Dans cette même collection, ont paru :

1. —Stendhal : Lettres à Pauline, édition annotée par MM. L. Royer et R. de la Tour du Villard, avec le portrait de Beyle par Boilly et ceux de Pauline et Zénaïde Beyle.

2. —Jules Laforgue : Exil. Poésie. Spleen (Correspondance d'Allemagne), avec un portrait de Skarbina et nombreux fac-simile.

3. —Ernest Renan : Essai Psychologique sur Jésus-Christ (avec un portrait et un fac-simile).

4. —Isabelle Eberhardt : Mes Journaliers, précédés de : La vie tragique de la Bonne Nomade par René-Louis Doyon, comprenant un portrait, des documents et fac-simile.

5. —Marceline Desbordes-Valmore et ses amitiés lyonnaises, d'après une correspondance inédite de Mariéton recueillie par Eugène Vial, avec 2 portraits.

NOTE DE L'ÉDITEUR

Parmi les œuvres si variées du chevalier Ulrich von Hutten (1488 à 1524), les Épîtres des Hommes obscurs, souvent appelées Épîtres des Hommes noirs (dans le sens péjoratif de obscurantins) constituent celle qui eut un retentissement et une action considérables, en Rhénanie d'abord et en Allemagne ensuite, au temps où la Réformation, entreprise par une réaction de probité évangélique contre la corruption et la dégénérescence monacales, commençait à inquiéter l'autorité papale et transformer la vie et la pensée religieuses de l'Europe.

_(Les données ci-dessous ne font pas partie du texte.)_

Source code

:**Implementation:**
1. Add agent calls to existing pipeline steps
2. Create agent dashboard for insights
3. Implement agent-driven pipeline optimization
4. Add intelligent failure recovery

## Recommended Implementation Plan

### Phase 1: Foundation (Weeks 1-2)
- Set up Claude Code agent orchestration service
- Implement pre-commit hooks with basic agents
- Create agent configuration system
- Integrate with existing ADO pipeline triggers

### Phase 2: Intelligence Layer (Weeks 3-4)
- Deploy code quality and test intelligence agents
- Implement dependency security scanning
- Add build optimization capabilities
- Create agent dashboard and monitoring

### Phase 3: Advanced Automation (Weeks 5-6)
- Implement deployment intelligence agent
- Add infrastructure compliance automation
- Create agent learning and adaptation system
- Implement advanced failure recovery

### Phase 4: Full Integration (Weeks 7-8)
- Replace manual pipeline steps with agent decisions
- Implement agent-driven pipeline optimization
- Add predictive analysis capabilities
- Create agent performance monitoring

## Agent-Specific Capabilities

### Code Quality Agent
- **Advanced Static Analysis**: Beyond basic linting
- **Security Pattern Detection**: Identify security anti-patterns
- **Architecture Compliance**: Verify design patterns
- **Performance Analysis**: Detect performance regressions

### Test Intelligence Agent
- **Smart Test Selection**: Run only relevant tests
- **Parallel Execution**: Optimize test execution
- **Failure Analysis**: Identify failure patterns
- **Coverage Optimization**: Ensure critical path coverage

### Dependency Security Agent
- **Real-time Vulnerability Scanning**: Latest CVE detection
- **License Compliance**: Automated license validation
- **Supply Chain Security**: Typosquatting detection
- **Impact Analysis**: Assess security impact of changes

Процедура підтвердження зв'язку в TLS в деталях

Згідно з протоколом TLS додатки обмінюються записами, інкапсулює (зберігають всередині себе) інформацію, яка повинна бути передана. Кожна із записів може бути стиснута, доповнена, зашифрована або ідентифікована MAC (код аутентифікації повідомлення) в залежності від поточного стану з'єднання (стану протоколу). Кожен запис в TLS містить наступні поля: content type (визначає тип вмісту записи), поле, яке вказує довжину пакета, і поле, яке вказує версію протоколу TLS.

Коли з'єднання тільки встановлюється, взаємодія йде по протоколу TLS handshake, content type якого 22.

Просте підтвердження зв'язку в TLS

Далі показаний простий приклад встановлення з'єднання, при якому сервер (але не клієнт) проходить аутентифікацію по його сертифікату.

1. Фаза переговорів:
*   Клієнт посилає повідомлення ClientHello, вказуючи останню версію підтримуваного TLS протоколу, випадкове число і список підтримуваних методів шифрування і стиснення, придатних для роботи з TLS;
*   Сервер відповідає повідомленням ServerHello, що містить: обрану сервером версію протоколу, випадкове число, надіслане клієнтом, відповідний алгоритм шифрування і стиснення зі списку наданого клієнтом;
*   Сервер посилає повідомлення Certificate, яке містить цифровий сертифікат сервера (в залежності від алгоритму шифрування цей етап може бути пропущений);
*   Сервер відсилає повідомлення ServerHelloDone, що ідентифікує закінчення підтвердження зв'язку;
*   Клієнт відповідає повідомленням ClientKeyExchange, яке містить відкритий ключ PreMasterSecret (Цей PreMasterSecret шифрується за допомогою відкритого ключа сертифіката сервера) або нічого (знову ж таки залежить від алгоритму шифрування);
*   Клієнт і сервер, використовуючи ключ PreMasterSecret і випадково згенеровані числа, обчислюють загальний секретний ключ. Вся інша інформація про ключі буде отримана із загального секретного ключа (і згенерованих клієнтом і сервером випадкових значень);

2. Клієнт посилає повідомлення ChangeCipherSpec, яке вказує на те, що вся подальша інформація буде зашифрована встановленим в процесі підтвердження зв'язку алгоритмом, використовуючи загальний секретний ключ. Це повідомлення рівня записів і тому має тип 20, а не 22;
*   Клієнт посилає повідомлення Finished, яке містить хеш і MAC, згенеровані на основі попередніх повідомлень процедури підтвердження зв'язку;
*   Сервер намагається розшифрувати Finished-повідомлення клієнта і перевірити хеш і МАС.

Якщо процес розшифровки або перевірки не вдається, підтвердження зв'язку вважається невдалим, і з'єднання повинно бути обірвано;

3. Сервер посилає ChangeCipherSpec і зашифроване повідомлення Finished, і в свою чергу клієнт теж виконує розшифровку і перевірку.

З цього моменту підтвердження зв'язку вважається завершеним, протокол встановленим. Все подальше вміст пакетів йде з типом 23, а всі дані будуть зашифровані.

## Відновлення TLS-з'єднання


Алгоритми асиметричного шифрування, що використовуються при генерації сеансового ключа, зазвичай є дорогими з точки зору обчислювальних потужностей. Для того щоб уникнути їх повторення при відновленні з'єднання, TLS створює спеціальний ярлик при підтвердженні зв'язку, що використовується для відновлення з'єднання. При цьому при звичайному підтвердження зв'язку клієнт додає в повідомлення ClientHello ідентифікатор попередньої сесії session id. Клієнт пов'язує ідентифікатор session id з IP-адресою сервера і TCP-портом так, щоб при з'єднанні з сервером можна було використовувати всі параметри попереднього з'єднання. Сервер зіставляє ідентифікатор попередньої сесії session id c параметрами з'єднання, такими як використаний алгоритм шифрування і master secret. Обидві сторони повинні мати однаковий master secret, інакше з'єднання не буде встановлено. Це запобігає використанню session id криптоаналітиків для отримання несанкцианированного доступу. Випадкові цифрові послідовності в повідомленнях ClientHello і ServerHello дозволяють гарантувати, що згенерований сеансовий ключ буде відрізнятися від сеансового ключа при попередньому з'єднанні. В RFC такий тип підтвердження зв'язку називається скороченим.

Ce n'est point seulement par un vif goût d'humanisme que Laurent Tailhade a été conduit à écrire une translation de ces documents dans une écriture aussi brillante et dans un sens aussi vivant que ceux du Satyricon ; plus d'une affinité apparentent le génie combattif du pamphlétaire allemand et celui du railleur étincelant à qui l'on doit Au Pays du Mufle et tant de pages où le sarcasme le dispute à l'écriture, une des plus équilibrées, harmoniques et françaises de ces années.

Ulrich von Hutten qui fit de rapides et belles études à l'abbaye de Fulde, a, en peu d'années, publié — depuis un Ars Versificatoria— jusqu'à ce Traité du bois de gayaque (considéré comme guérisseur de l'avarie). Guerrier, érudit, voyageur, connu des humanistes et des princes de l'Europe entière, redouté de la papauté qui tenta en vain de l'amener à Rome pour lui faire subir les douceurs extrêmes d'une conversion raisonnée, aimé de Charles-Quint, il eut une telle renommée inter-européenne que François Ier lui offrit — sans succès — un titre de conseiller. On sait qu'il dut fuir en Suisse où Zwingli lui fit accueil et qu'il s'éteignit dans une île du lac de Zurich, à Uffnau, sous les atteintes du mal qu'il chercha en vain à guérir. Cet ennemi, si haï des moines, gît sans tombe, alors qu'un cénotaphe lui est consacré dans un mur du couvent de Notre-Dame à Einselden.